If we had strong institutions, courts would set bail conditions  based on consistent legal principles, not extraneous considerations. 

Conclusion: Strong Institutions Over Strongmen

The moral of Nigeria’s story of self-sabotage, may have started with a mutual betrayal of the social contract between the Government and the people. Though the betrayal may be more on the side of government and on a larger scale in this country, it is however, not unique to Nigeria.
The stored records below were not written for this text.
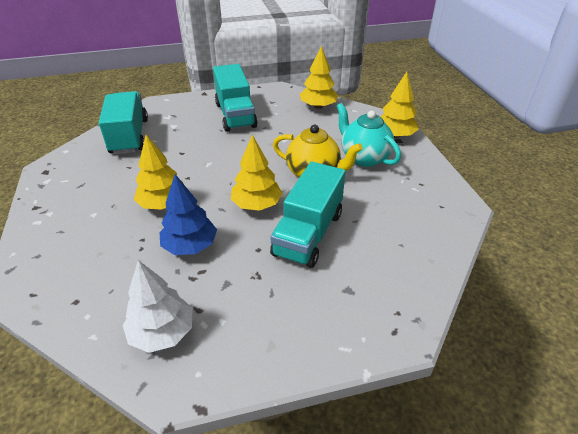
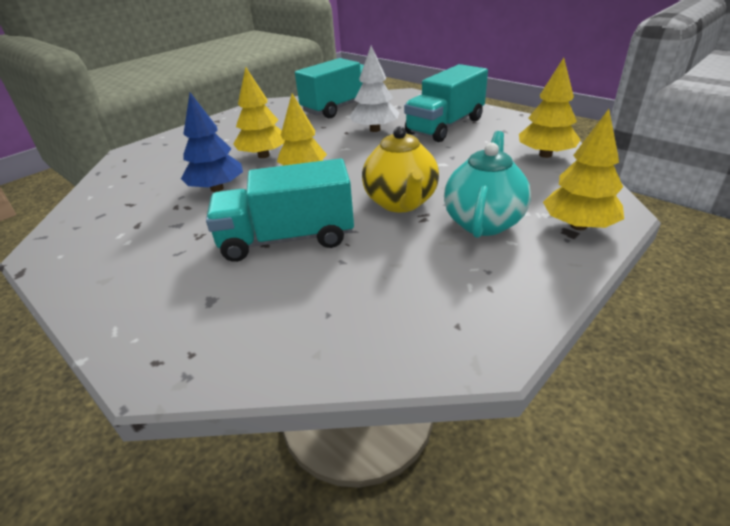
camera: 60 degrees right, 5 degrees down
(162, 332) = (102, 220): white tree -> white tree (375, 130)

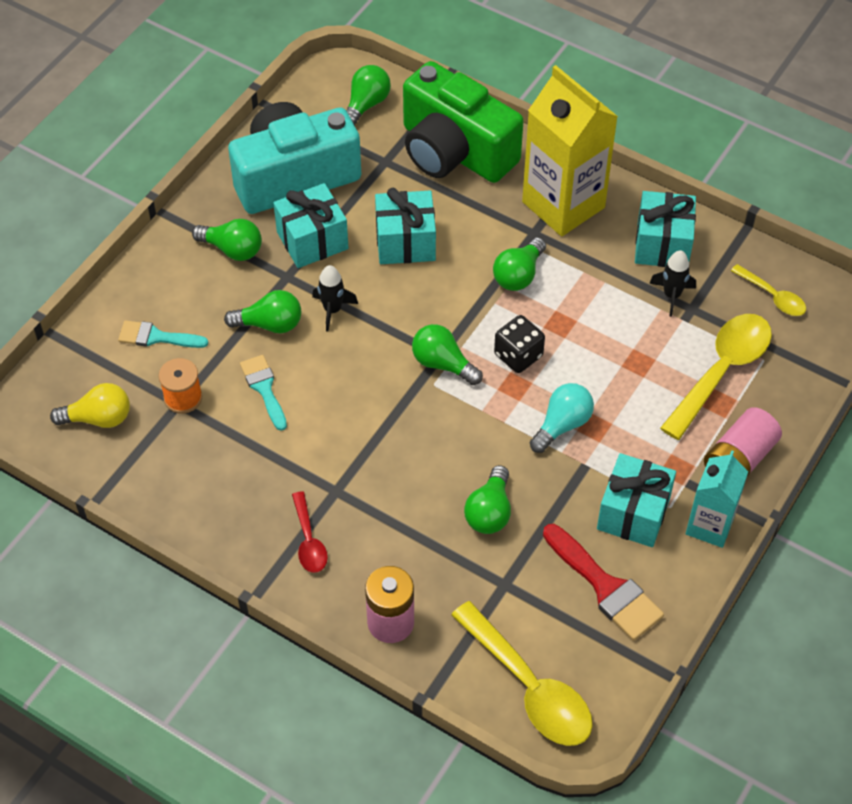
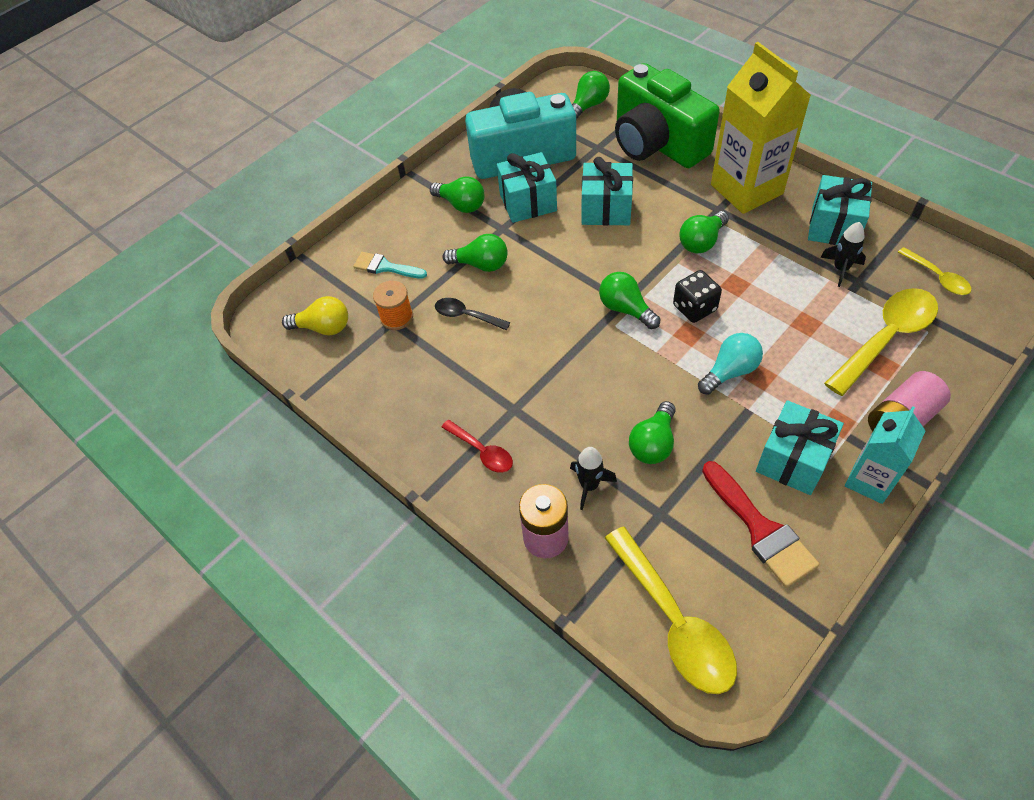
camera: 15 degrees right, 0 degrees up
(264, 388) = (466, 316): turquoise brush -> black spoon
(309, 541) = (482, 451): red spoon -> red spoon turned 45 degrees counterclockwise
(332, 310) = (536, 257): black rocket -> black rocket (589, 486)

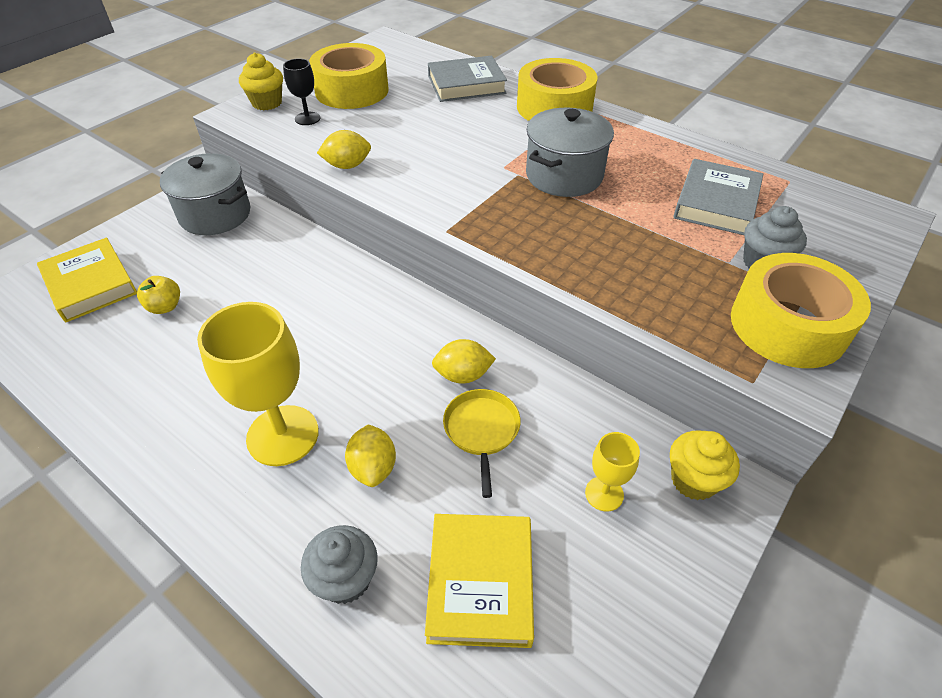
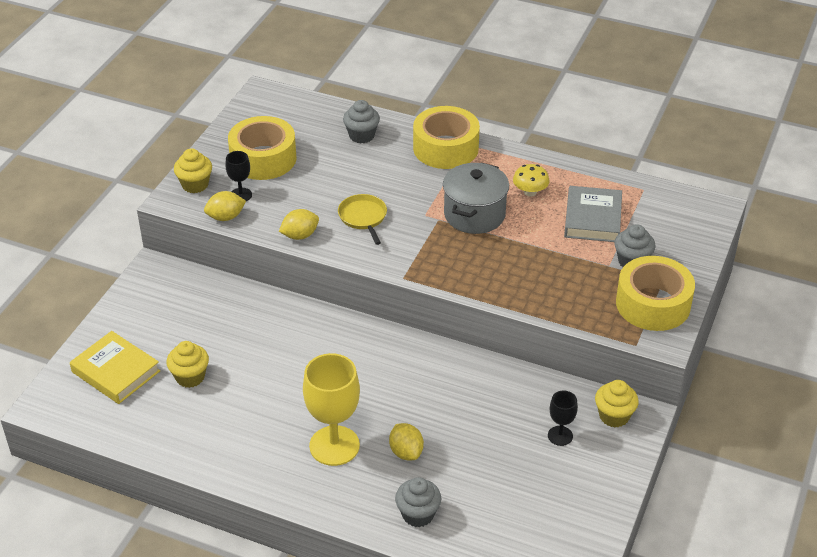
camera: 15 degrees left, 5 degrees down
(165, 307) = (190, 377): yellow apple -> yellow cupcake
(215, 215) = (180, 293): grey pot -> none
(463, 375) = (442, 381): yellow lemon -> yellow lemon (226, 217)
(466, 85) = (361, 135): grey book -> grey cupcake
(480, 582) = (499, 498): yellow book -> none
(482, 431) = (469, 415): yellow pan -> yellow pan (363, 217)
(604, 494) = (560, 436): yellow goblet -> black goblet
(641, 162) = (530, 192): none -> yellow mushroom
The country is desperately in need of stronger/strong institutions, not strong persons/personalisation of power. 

Progress is possible, with a cultural shift from rewarding incompetence and corruption – playing straight mustn’t be allowed to continue to lose to shortcuts; accountability and better enforcement of laws; more autonomy for INEC, political party funding and expenditure reforms; a completely independent Judiciary; alleviation of poverty of the people thereby reducing desperation, by means of job creation/increased opportunities and more economic reforms, and most importantly, restoring security all over the country. 

P.S. Governor Uzodinma

The other day, I saw a post that Imo State Governor, Hope Uzodinma’s tenure ends on 15th January, 2028, and yet, he won the Imo West APC Senatorial ticket for an election that will hold almost a year before his tenure ends. The truth of the matter is that Section 66(1)(f) of the Constitution allows this, as it provides that Governor Uzodinma only has to resign 30 days before the date of the election! This type of move however, intensifies the perception that many have about politicians – that they desire perpetual incumbency.